For the most part Crash Commando's "teamwork" consists of doubling up on firepower. Because any and all threats are visible on screen at all times there is little need to flush an enemy out into the sights of an awaiting teammate. Battlefield encourages this type of team work because it allows you and a partner to watch each other's back, letting you focus on threats in one direction without worrying about what may behind you. Without any real ability to ambush or need to protect one other other than when threats come from opposing sides Crash Commando's teamwork ends up feeling like little more than a Contra clone.

Point #4: Battlefield 1943 has a greater variety of distinctive weapons.

Strictly speaking Crash Commando has more basic weapons than Battlefield (11 compared to 9), but for the most part its primary weapons are identical. They may have different levels of damage, speed, or reload times, but with the exception of grenades and grenade launchers each weapon has the same range - the length of the screen. The 2D playing field limits the weapons' distinctiveness because you don't have weapons that are better or worse at different ranges. In Battlefield you have long-, short-, and mid-range weapons, each of which can be used at different ranges but with greatly diminished returns. Each weapon, then, has a unique feel to it and will appeal to different types of players leading to more diverse player types. In Crash Commando most players tend to play the same because once you've learned how to use one weapon you've basically learned them all.

Point #5: Crash Commando lacks a Roshambo dynamic.


One element common to many multiplayer games is the psychological guessing game offered up by some sort of rock-paper-scissors dynamic. In Battlefield this is based on the type of unit a player chooses and the range at which they fight. A sniper will take out an infantryman any day of the week, but a fast moving rifleman at mid range will make him wish he'd never picked up a scope. Crash Commando lacks this because its fast pace, relatively limited active playfield, and similarity of weapons means any player's weapon choice has a nearly equal chance of defeating any other player's weapon choice at any time.

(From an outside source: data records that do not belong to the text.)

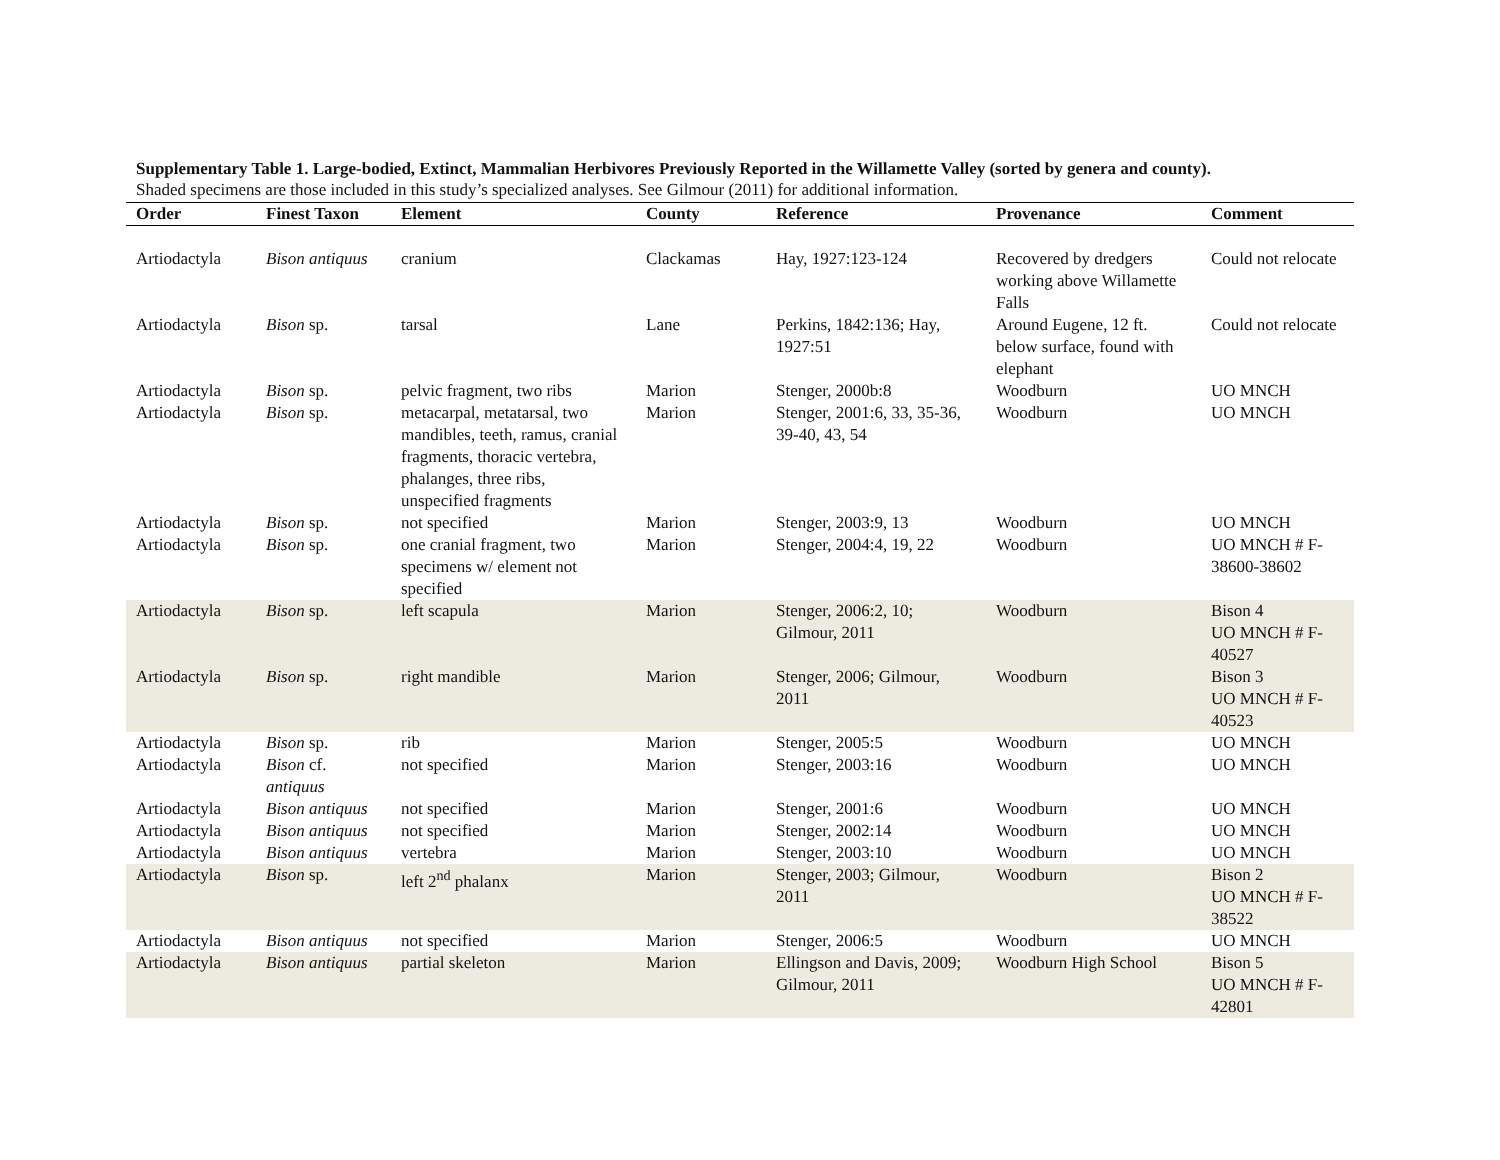Supplementary Table 1. Large-bodied, Extinct, Mammalian Herbivores Previously Reported in the Willamette Valley (sorted by genera and county).
Shaded specimens are those included in this study’s specialized analyses. See Gilmour (2011) for additional information.
| Order | Finest Taxon | Element | County | Reference | Provenance | Comment |
| --- | --- | --- | --- | --- | --- | --- |
| Artiodactyla | Bison antiquus | cranium | Clackamas | Hay, 1927:123-124 | Recovered by dredgers working above Willamette Falls | Could not relocate |
| Artiodactyla | Bison sp. | tarsal | Lane | Perkins, 1842:136; Hay, 1927:51 | Around Eugene, 12 ft. below surface, found with elephant | Could not relocate |
| Artiodactyla | Bison sp. | pelvic fragment, two ribs | Marion | Stenger, 2000b:8 | Woodburn | UO MNCH |
| Artiodactyla | Bison sp. | metacarpal, metatarsal, two mandibles, teeth, ramus, cranial fragments, thoracic vertebra, phalanges, three ribs, unspecified fragments | Marion | Stenger, 2001:6, 33, 35-36, 39-40, 43, 54 | Woodburn | UO MNCH |
| Artiodactyla | Bison sp. | not specified | Marion | Stenger, 2003:9, 13 | Woodburn | UO MNCH |
| Artiodactyla | Bison sp. | one cranial fragment, two specimens w/ element not specified | Marion | Stenger, 2004:4, 19, 22 | Woodburn | UO MNCH # F-38600-38602 |
| Artiodactyla | Bison sp. | left scapula | Marion | Stenger, 2006:2, 10; Gilmour, 2011 | Woodburn | Bison 4 UO MNCH # F-40527 |
| Artiodactyla | Bison sp. | right mandible | Marion | Stenger, 2006; Gilmour, 2011 | Woodburn | Bison 3 UO MNCH # F-40523 |
| Artiodactyla | Bison sp. | rib | Marion | Stenger, 2005:5 | Woodburn | UO MNCH |
| Artiodactyla | Bison cf. antiquus | not specified | Marion | Stenger, 2003:16 | Woodburn | UO MNCH |
| Artiodactyla | Bison antiquus | not specified | Marion | Stenger, 2001:6 | Woodburn | UO MNCH |
| Artiodactyla | Bison antiquus | not specified | Marion | Stenger, 2002:14 | Woodburn | UO MNCH |
| Artiodactyla | Bison antiquus | vertebra | Marion | Stenger, 2003:10 | Woodburn | UO MNCH |
| Artiodactyla | Bison sp. | left 2<sup>nd</sup> phalanx | Marion | Stenger, 2003; Gilmour, 2011 | Woodburn | Bison 2 UO MNCH # F-38522 |
| Artiodactyla | Bison antiquus | not specified | Marion | Stenger, 2006:5 | Woodburn | UO MNCH |
| Artiodactyla | Bison antiquus | partial skeleton | Marion | Ellingson and Davis, 2009; Gilmour, 2011 | Woodburn High School | Bison 5 UO MNCH # F-42801 |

This puts the emphasis much more on your physical reflexes than the ability to analyze and predict what sort of weapons and strategy your opponent will use.

Overall it looks like 3D is the clear winner in this contest. While the way in which it limits a player's view may be a bit frustrating and therefore discourage many new players from getting into the genre there's a reason that side-scrolling fragfests haven't really caught on. Both the level of immersion and the depth of strategy are greater in Battlefield than in Crash Commando. It's unclear whether 2D side-scrollers are inherently incapable of delivering the dynamics of an FPSer at as high a level as an FPSer itself. Any thoughts on how to overcome some of these limitations?